6

297 55 81
                                    

Elindeki bardağı incelerken Seungmin iç çekti.

"Jeongin'in kanı olsun istiyorsun değil mi?" yanında durup her zamanki gibi kendisini sinir eden Minho'ya ters bir bakış attı.

"Yakında seninki olacak."

"Yok ki." Minho kendi tırnağını koluna batırıp ona gösterdi. "Bak."

"Salak salak davranmaz mısın?" Minho her zamanki kötü kahkahasıyla Seungmin'in saçlarını karıştırdı.

"Jisung'umu görmeye gideceğim." Seungmin istemsizce güldü.

"O çocuğu ne zaman sömüreceksin merak ediyorum."

"Yapıyorum ki, sadece öldürecek kadar değil." Seungmin'in bakışları ilgiyle onu buldu.

"Bizi biliyor mu yani?"

"Yok ben fark ettirmeden sömürüyorum, tabii biliyor." Seungmin göz devirip tekrar elindeki bardağı yudumlamaya döndü, Minho çoktan çıkmıştı.

Evde masum masum pijamalarıyla oturmuş Jeongin çalışmak için gelecek diye hazırlık yapmak adına cips yiyen Jisung'un ise hiçbir şeyden haberi yoktu, sadece cipsini yiyip animesini izliyordu.

Telefonuna gelen aramayla telefonu eline alıp aramayı yanıtladı ve kulağına götürdü.

"Efendim?"

"Sincap deliğinden çıkmak ister mi?" gözlerini kırpıştırıp animesini durdurdu.

"Minho?"

"Neden bu kadar şaşırdın?"

"Şey-geleceğini bilmiyordum." derin bir nefes alıp ayağa kalktı. "Çok vaktim yok, çalışmak için bir arkadaşımı çağırdım."

"Ben bilirim o çalışmaları..." Jisung ayağındaki patikleriyle evden çıkıp yolun karşısında kendisini bekleyen Minho'ya el hareketi çektiğinde Minho'nun kıkırtısı telefondan kulaklarına dolmuştu.

"Geliyorum." telefonu ve evin kapısını kapatıp koşar adımlarla karşıya geçtiğinde Minho onun tatlılığı yüzünden gülümsüyordu. "Neye sırıtıyorsun?"

"Bebek gibisin, kim gelecek?"

"Jeongin diye bir arkadaşım." Minho hafifçe kaşlarını çatarken Jisung derin bir nefes alıp yavaşça onun omuzlarına tutundu. "Tanışıyorsunuz değil mi?" Minho usulca başını sallayıp onun ince belini kavradı.

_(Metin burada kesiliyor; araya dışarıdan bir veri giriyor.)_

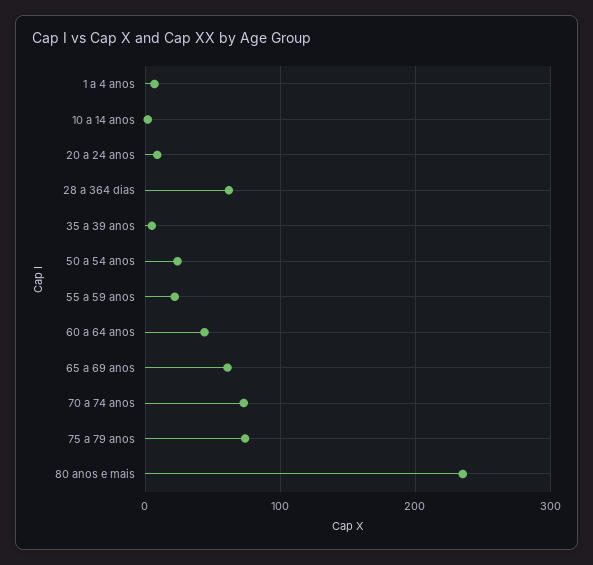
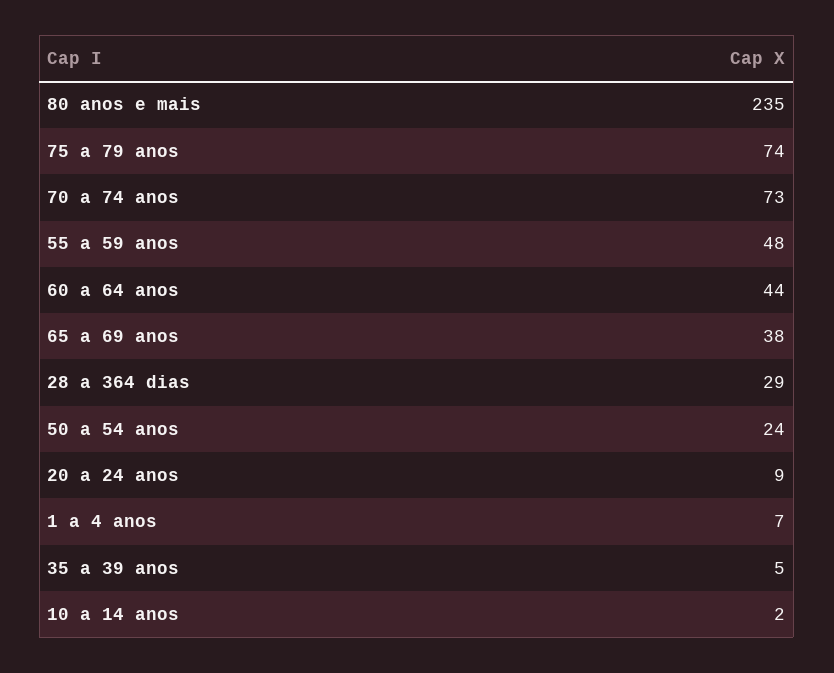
28 a 364 dias: 60 -> 29
55 a 59 anos: 20 -> 48
65 a 69 anos: 60 -> 38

"Tanışıyoruz denemez, bir kere gördüm sadece. Üstüne de kokusu sinmiş..." yavaşça eğilip Jisung'un boynunu kokladığında Jisung hızlanan kalp ritimleri eşliğinde gözlerini kapattı.

"Sizi biliyor mu?"

"Hayır ama tahmin ettiğinden eminim, siz nereden tanışıyorsunuz?"

"Jeongin benim patronum sayılır, yardımcısı olduğum dedektif o. Sizi tanıdığını bilmiyordum."

"Sizi?"

"Seungmin'i de tanıyor, hatta Seungmin sürekli gelip onu izliyor." Minho yavaşça onun boynunu ısırdı, bunu vampir dişleriyle yapmamıştı fakat Jisung yine de boynunu açığa çıkarmak için başını geriye yatırmıştı.

"Hyunjin bizi Jeongin konusunda uyarmıştı, ondan olabilir." Jisung mırıldandı.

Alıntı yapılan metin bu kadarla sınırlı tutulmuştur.